Excerto selecionado:
Se observarmos duas fotografias da cidade de Mandalay, em Myanmar, uma tirada logo após o sismo de 28 de março e outra feita agora, mais de 100 dias após a catástrofe, é difícil encontrar as diferenças. As ruas continuam rasgadas por sulcos profundos, as casas e prédios desabados continuam a comprimir-se uns contra os outros, as pessoas ainda acampam em locais improvisados onde faltam as coisas mais elementares, como água.
De acordo com dados da Cáritas Internationalis, citados pelo Vatican News, até ao momento, 74% das comunidades não receberam ajuda humanitária, não apenas por falta de verbas, mas também devido à guerra civil entre grupos armados, que bloqueiam os poucos camiões de alimentos que conseguem ir chegando à região.
O padre José Estêvão Magro, nomeado esta segunda-feira, 7 de julho, diretor da organização humanitária New Humanity International (fundada pelo Pontifício Instituto das Missões Exteriores para ajudar todo o Sudeste Asiático), caminhou pelas ruas de Mandalay nos últimos dias e o que encontrou foi uma cidade praticamente em ruínas.
Em declarações à imprensa do Vaticano, o missionário brasileiro relatou que os restos de inúmeras estruturas destruídas pelo terramoto ainda estão espalhados pelo chão, muitas casas implodidas permanecem completamente abandonadas e algumas casas inabitáveis não foram protegidas ou demolidas.
“Milhares de famílias que perderam as suas casas continuam a ser acolhidas nas áreas de acolhimento que foram criadas nos arredores da cidade”, explica. Durante o dia, essas pessoas deixam os acampamentos em busca desesperada de comida, e apenas algumas têm forças e meios para tentar reconstruir as suas casas. “Não há nenhuma ação pública voltada para a reconstrução da cidade. Não há interesse da comunidade civil. O que se vê é apenas a vontade de consertar os prédios públicos destruídos na capital, Naypyidaw. Em Mandalay, a desolação é grande”, lamenta o padre José Estêvão Magro.

Tarefa 1: Por favor, reescreva em forma de lista o parágrafo do texto sobre Mandalay que começa por «Se observarmos duas fotografias», conservando os factos principais.
Tarefa 2:
Responda às perguntas seguintes com base no texto sobre Mandalay.
(a) Segundo a Cáritas Internationalis, que percentagem das comunidades não recebeu ajuda humanitária até ao momento?
(b) Em que dia foi o padre José Estêvão Magro nomeado diretor da New Humanity International?
(c) Em que cidade, capital do país, se vê a vontade de consertar os prédios públicos destruídos?
O material não é necessário para resolver estas tarefas.

Excertos do conjunto de dados
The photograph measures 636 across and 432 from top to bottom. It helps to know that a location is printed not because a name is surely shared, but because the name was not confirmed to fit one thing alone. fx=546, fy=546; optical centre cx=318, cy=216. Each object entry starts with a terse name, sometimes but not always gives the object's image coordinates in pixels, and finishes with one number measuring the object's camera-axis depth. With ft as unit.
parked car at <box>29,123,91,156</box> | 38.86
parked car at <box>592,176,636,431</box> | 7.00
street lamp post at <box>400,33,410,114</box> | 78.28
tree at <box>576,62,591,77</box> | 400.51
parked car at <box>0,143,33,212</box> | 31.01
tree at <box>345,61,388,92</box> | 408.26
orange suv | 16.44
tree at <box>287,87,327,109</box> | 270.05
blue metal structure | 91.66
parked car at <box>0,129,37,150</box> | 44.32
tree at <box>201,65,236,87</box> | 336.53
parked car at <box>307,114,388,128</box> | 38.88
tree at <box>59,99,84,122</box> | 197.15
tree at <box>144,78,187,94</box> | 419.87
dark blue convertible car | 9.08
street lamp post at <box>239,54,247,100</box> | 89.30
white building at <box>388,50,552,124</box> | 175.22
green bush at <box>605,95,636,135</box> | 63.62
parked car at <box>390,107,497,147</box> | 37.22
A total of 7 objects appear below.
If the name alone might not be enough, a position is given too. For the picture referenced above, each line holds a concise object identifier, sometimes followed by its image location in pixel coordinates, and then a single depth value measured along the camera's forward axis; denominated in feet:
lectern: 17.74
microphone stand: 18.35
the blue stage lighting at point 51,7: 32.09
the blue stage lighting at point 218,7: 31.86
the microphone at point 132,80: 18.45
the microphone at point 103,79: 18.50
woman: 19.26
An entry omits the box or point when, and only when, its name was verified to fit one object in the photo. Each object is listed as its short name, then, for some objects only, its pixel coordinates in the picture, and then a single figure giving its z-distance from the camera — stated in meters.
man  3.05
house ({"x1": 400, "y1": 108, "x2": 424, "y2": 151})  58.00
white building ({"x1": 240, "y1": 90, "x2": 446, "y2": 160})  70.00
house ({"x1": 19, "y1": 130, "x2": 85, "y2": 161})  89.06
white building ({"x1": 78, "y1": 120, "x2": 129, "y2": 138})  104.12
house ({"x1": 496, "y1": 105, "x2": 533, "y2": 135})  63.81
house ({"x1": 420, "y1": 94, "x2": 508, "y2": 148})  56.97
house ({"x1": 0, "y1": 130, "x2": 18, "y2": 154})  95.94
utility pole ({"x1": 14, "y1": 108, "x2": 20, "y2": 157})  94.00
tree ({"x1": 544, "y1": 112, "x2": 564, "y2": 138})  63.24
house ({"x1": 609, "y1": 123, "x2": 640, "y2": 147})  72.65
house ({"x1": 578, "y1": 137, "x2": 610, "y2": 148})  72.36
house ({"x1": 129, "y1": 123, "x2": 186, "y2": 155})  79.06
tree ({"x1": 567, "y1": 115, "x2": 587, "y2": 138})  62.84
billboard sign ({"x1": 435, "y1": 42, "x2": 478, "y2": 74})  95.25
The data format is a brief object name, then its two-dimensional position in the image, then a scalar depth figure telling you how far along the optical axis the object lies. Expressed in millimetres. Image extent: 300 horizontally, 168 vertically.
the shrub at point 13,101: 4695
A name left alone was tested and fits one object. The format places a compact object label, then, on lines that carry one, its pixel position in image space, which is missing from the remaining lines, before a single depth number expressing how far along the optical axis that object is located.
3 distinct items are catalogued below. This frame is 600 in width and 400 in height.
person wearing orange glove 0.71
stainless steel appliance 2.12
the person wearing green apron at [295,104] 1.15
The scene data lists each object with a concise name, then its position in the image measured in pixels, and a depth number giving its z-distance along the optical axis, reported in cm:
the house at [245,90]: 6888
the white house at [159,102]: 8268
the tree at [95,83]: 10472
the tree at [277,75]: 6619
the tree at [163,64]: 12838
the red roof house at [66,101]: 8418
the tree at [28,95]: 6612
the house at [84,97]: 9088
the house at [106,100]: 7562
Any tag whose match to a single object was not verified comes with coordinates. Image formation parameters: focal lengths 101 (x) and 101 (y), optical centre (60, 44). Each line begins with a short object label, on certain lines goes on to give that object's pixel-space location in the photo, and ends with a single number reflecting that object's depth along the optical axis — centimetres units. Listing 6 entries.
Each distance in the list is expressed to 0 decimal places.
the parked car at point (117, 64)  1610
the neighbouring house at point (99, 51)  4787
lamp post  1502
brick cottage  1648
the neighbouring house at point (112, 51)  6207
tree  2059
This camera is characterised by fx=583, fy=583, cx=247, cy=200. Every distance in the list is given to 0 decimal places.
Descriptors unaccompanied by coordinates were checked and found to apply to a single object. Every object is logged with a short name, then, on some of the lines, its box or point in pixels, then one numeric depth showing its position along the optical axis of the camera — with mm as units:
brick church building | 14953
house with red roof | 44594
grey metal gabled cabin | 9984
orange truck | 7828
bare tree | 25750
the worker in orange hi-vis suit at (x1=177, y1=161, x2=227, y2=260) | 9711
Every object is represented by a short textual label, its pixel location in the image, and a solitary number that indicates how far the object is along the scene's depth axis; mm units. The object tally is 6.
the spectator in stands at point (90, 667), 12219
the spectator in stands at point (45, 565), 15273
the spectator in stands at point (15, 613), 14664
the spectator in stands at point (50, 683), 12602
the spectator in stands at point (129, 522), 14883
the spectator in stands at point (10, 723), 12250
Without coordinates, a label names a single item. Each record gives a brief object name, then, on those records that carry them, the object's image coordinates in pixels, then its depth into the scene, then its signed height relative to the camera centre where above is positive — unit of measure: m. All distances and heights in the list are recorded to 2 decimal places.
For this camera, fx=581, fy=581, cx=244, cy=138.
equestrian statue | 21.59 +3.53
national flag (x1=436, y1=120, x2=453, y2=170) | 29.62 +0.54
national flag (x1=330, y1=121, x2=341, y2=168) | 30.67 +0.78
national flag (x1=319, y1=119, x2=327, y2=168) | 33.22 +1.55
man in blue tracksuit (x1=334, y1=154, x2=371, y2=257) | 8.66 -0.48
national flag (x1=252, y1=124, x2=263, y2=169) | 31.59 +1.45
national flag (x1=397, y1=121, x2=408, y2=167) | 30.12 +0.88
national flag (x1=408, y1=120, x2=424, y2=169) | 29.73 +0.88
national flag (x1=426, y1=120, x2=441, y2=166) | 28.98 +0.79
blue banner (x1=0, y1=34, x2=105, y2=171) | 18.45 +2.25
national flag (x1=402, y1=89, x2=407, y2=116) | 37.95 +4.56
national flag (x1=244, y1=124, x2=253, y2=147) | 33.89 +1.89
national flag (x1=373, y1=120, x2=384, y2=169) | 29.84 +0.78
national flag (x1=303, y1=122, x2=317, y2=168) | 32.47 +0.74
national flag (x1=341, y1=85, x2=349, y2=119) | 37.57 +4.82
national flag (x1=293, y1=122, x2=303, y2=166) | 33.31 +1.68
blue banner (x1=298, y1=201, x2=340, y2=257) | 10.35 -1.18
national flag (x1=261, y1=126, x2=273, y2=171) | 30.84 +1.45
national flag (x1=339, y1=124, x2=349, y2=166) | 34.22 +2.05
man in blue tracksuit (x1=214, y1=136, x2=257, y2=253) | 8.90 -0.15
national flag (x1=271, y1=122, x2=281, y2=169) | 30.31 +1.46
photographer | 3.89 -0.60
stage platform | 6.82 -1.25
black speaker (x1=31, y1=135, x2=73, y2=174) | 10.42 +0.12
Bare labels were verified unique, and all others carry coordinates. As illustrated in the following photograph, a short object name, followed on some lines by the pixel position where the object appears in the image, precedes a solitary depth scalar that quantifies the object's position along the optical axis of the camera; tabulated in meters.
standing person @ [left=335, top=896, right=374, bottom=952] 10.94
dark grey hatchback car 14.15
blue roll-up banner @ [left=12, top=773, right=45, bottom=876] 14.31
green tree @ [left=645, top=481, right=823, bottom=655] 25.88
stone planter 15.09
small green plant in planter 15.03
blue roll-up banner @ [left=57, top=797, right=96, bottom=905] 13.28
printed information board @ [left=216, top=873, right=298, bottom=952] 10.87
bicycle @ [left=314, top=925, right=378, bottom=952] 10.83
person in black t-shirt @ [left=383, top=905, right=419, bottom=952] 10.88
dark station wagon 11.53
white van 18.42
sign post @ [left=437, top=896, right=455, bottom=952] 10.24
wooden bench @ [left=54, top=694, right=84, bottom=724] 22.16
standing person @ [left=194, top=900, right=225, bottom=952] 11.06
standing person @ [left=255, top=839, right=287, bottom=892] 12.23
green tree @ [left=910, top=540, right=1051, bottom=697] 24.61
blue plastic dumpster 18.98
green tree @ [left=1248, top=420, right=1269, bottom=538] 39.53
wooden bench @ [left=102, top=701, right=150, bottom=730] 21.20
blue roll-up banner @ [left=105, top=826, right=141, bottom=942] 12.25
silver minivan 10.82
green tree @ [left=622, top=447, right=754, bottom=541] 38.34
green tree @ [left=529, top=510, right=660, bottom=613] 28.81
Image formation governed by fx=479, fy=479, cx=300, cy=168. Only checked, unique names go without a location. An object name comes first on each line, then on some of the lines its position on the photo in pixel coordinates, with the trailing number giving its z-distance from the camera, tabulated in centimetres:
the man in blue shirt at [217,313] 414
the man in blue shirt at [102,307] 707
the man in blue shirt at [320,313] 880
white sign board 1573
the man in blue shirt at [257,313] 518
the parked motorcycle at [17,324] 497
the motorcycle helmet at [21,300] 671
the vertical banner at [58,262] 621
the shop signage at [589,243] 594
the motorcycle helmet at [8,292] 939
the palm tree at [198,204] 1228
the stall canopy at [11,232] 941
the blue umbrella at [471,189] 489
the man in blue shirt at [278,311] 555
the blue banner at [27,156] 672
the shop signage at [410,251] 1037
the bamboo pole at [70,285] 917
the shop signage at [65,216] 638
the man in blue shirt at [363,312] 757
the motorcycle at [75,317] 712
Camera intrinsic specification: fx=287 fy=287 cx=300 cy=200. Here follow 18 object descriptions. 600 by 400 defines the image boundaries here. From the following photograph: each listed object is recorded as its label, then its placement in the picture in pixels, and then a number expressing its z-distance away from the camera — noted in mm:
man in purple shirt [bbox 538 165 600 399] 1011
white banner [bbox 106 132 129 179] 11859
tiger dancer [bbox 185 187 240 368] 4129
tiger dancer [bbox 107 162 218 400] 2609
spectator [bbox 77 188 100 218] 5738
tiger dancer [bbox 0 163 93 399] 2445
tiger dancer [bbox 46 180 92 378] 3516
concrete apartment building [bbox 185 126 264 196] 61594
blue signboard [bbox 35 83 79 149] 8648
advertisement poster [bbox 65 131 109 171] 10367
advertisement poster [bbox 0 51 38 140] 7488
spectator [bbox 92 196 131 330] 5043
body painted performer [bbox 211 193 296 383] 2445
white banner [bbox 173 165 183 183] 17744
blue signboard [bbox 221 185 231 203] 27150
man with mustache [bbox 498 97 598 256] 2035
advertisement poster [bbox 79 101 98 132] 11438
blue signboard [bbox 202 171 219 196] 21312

Resolução 1:
- Duas fotografias de Mandalay, em Myanmar, uma tirada logo após o sismo de 28 de março e outra mais de 100 dias depois, quase não mostram diferenças.
- As ruas continuam rasgadas por sulcos profundos.
- Casas e prédios desabados continuam a comprimir-se uns contra os outros.
- As pessoas ainda acampam em locais improvisados, onde falta o mais elementar, como água.

Resolução 2:
(a) 74% das comunidades.
(b) Na segunda-feira, 7 de julho.
(c) Em Naypyidaw.